Collected data:

-.-.-

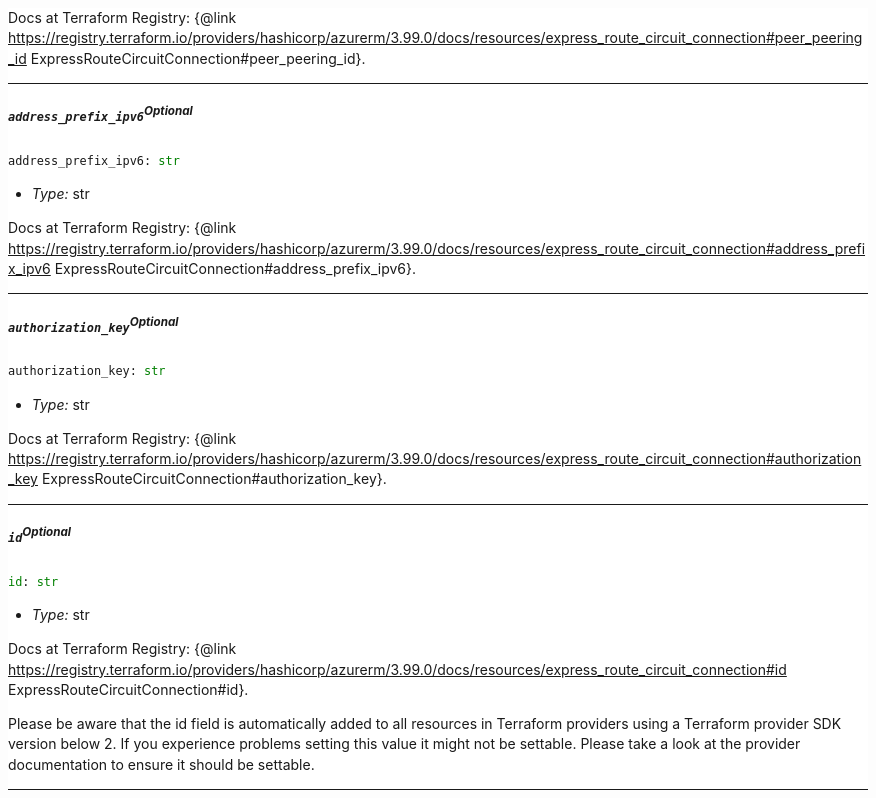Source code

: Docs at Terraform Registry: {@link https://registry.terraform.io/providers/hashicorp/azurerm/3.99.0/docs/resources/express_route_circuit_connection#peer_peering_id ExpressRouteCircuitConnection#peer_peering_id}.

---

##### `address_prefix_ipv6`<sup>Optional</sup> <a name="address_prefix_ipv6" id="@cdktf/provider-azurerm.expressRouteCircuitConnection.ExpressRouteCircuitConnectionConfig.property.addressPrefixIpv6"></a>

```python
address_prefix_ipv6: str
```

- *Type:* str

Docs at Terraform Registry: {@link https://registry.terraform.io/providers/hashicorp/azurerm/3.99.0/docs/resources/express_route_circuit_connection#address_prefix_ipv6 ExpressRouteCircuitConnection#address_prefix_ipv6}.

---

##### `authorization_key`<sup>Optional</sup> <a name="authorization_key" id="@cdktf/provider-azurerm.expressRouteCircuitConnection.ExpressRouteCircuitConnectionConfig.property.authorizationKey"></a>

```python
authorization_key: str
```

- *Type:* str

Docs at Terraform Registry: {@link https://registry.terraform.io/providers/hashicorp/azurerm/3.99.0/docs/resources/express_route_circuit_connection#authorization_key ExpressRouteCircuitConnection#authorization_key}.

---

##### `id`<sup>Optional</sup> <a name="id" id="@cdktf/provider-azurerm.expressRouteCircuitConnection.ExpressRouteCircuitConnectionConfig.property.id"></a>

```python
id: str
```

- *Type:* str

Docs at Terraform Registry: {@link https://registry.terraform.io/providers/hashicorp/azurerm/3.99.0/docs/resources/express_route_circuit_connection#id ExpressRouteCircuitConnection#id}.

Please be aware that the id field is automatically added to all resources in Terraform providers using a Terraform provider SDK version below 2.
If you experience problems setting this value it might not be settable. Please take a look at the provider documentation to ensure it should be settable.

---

-.-.-

**ASSIGNMENT**
Find the line with "Please be aware". Transcribe it and every line after it exactly, through the end of the records above, and nothing else.

**WORKED SOLUTION**
Please be aware that the id field is automatically added to all resources in Terraform providers using a Terraform provider SDK version below 2.
If you experience problems setting this value it might not be settable. Please take a look at the provider documentation to ensure it should be settable.

---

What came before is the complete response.